I’ll throw out a few technical thoughts, but first I would like to share some Council thoughts.

Given Python’s development history of trying to build consensus on PEPs, I would imagine that the Steering Council members would do the same. If there is a subgroup focused on science/data science or security, their input would be valuable to the Council, as a whole and individual members, during a decision making process for pronouncement of acceptance, provisional acceptance, or rejection.

Since we’re talking about a PEP that has its roots in the Science and Data Science communities, as well as the Web community that uses data at scale, I want to pause a moment and think about whether this question is biased. While the question and responses are data points, I believe it is somewhat biased by areas of technical expertise. One of the greatest strengths of a Steering Council is the collective talents that members bring to the Council including technical, history, people skills, communication, and the ability to get things done. tldr; the sum is greater than the parts when it comes to a Steering Council.

On the technical side, it’s impractical to copy or move large data stores in an HPC or distributed cluster. Dask and Arrow, and to a lesser degree IPyParallel, along with packages like Dill and CloudPickle have been actively developed to address this. When it comes to custom data structures, the existing packages drop back to the standard lib, pickle, for serializing/deserializing which is inefficient. Arrow has a promising approach ref for converting custom types to dictionaries of standard types.

RECORDS PROVIDED:
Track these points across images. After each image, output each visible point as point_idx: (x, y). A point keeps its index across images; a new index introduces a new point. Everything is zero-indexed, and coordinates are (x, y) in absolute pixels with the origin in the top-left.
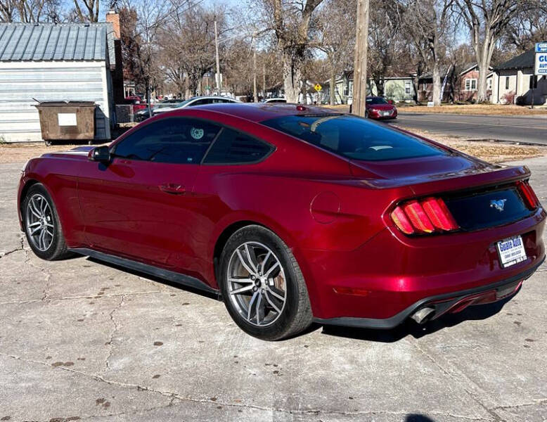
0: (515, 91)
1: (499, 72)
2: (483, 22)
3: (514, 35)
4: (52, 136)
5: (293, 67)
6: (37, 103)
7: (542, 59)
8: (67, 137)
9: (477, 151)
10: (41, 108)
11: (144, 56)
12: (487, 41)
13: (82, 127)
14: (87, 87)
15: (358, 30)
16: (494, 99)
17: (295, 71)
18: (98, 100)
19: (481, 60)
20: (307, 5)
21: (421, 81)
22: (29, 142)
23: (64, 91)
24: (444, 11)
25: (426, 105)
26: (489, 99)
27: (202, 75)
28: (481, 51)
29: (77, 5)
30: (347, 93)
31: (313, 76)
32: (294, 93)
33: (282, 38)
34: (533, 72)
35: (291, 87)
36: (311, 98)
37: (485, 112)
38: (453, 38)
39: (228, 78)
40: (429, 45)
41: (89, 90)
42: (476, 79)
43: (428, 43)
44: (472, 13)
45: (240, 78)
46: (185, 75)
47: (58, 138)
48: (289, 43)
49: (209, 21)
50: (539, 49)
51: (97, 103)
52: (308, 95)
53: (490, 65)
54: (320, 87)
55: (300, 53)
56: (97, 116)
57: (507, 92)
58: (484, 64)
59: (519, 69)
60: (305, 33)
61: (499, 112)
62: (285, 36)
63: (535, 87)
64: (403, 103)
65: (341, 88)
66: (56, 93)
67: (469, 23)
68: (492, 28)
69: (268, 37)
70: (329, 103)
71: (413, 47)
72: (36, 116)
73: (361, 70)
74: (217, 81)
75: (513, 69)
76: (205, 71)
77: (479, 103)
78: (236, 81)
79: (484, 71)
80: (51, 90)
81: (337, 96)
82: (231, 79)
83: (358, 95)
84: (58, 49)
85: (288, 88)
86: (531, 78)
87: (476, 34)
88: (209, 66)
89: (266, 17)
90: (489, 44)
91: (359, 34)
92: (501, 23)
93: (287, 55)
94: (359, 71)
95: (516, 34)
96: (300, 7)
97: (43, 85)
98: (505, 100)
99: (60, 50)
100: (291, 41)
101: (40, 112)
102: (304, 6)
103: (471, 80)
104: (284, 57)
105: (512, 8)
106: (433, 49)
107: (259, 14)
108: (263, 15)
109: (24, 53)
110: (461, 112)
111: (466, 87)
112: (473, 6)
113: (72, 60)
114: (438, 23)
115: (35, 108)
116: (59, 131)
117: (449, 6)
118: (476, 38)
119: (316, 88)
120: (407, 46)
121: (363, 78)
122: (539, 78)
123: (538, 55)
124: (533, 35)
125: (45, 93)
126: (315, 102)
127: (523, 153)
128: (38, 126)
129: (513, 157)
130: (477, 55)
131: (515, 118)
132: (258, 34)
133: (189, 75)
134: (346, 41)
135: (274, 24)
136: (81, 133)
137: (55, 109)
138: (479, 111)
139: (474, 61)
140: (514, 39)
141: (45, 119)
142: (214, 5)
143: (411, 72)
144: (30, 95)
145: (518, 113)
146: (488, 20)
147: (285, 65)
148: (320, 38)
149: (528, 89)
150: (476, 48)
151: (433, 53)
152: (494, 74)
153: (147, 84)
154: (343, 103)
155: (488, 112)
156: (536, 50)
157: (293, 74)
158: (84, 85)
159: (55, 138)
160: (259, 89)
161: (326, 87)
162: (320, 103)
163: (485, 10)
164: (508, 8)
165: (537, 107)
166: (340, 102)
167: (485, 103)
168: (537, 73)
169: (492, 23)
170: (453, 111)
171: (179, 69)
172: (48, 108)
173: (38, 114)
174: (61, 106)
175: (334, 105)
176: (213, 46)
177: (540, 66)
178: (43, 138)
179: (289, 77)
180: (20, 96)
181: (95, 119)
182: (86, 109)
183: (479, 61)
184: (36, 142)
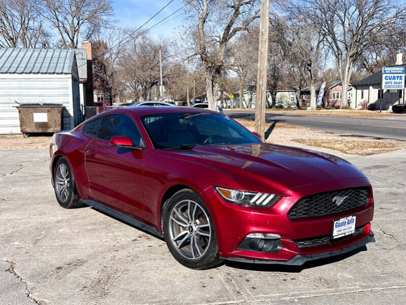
0: (367, 100)
1: (357, 87)
2: (344, 53)
3: (365, 62)
4: (29, 130)
5: (213, 81)
6: (18, 105)
7: (387, 78)
8: (40, 131)
9: (351, 145)
10: (21, 109)
11: (109, 73)
12: (348, 66)
13: (52, 124)
14: (56, 93)
15: (260, 53)
16: (353, 105)
17: (214, 84)
18: (65, 103)
19: (343, 79)
20: (223, 38)
21: (302, 93)
22: (12, 134)
23: (40, 96)
24: (318, 44)
25: (306, 109)
26: (349, 106)
27: (151, 86)
28: (343, 72)
29: (63, 37)
30: (251, 100)
31: (227, 88)
32: (214, 99)
33: (206, 61)
34: (381, 87)
35: (212, 96)
36: (226, 103)
37: (347, 114)
38: (323, 64)
39: (169, 89)
40: (308, 68)
41: (58, 96)
42: (340, 92)
43: (307, 67)
44: (337, 47)
45: (178, 89)
46: (140, 87)
47: (33, 132)
48: (210, 65)
49: (156, 50)
50: (385, 71)
51: (64, 105)
52: (224, 101)
53: (350, 83)
54: (233, 96)
55: (218, 71)
56: (64, 115)
57: (362, 101)
58: (346, 82)
59: (371, 85)
60: (222, 57)
61: (358, 114)
62: (208, 59)
63: (382, 97)
64: (289, 108)
65: (247, 97)
66: (33, 98)
67: (335, 53)
68: (350, 57)
69: (195, 60)
70: (239, 107)
71: (296, 69)
72: (17, 114)
73: (263, 83)
74: (161, 91)
75: (366, 85)
76: (153, 84)
77: (343, 108)
78: (175, 91)
79: (346, 86)
80: (30, 96)
81: (244, 103)
82: (172, 90)
83: (260, 102)
84: (36, 65)
85: (210, 96)
86: (379, 91)
87: (340, 61)
88: (156, 81)
89: (194, 46)
90: (349, 68)
91: (261, 56)
92: (357, 53)
93: (208, 73)
94: (261, 83)
95: (366, 61)
96: (218, 39)
97: (24, 92)
98: (361, 107)
99: (38, 65)
100: (212, 63)
101: (20, 112)
102: (221, 38)
103: (336, 93)
104: (207, 74)
105: (364, 44)
106: (310, 71)
107: (189, 43)
108: (192, 44)
109: (10, 67)
110: (331, 115)
111: (333, 97)
112: (338, 42)
113: (46, 73)
114: (314, 53)
115: (16, 108)
116: (34, 127)
117: (321, 41)
118: (340, 63)
119: (230, 96)
120: (292, 69)
121: (263, 88)
122: (384, 91)
123: (384, 76)
124: (377, 62)
125: (25, 98)
126: (229, 107)
127: (385, 147)
128: (18, 122)
129: (378, 149)
130: (341, 75)
131: (370, 119)
132: (188, 58)
133: (142, 86)
134: (251, 63)
135: (200, 51)
136: (50, 128)
137: (31, 110)
138: (343, 114)
139: (338, 79)
140: (365, 65)
141: (24, 117)
142: (160, 39)
143: (294, 87)
144: (13, 99)
145: (372, 116)
146: (348, 51)
147: (207, 80)
148: (233, 62)
149: (377, 99)
150: (340, 70)
151: (311, 73)
152: (353, 88)
153: (110, 92)
154: (248, 107)
155: (351, 115)
156: (383, 72)
157: (213, 86)
158: (56, 92)
159: (30, 132)
160: (191, 97)
161: (236, 96)
162: (232, 107)
163: (346, 44)
164: (362, 43)
165: (384, 112)
166: (246, 107)
167: (346, 108)
168: (383, 88)
169: (351, 54)
170: (325, 114)
171: (135, 83)
172: (26, 109)
173: (18, 113)
174: (36, 107)
175: (242, 108)
176: (159, 67)
177: (386, 83)
178: (21, 131)
179: (210, 89)
180: (6, 100)
181: (62, 117)
182: (55, 110)
183: (342, 79)
184: (17, 134)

DIRECTIONS:
[1] Answer these questions using the forum post:
(a) Besides the Science and Data Science communities, which community does the forum post say the PEP has roots in?
(b) What standard library module do existing packages fall back on for custom data structures?
(c) What three outcomes of a pronouncement does the forum post mention?
[2] List every talent that the forum post says members bring to the Steering Council.
The records have no connection to the forum post.

EXERCISE ANSWERS:
[1]
(a) The Web community that uses data at scale.
(b) pickle.
(c) Acceptance, provisional acceptance, and rejection.

[2]
- Technical
- History
- People skills
- Communication
- The ability to get things done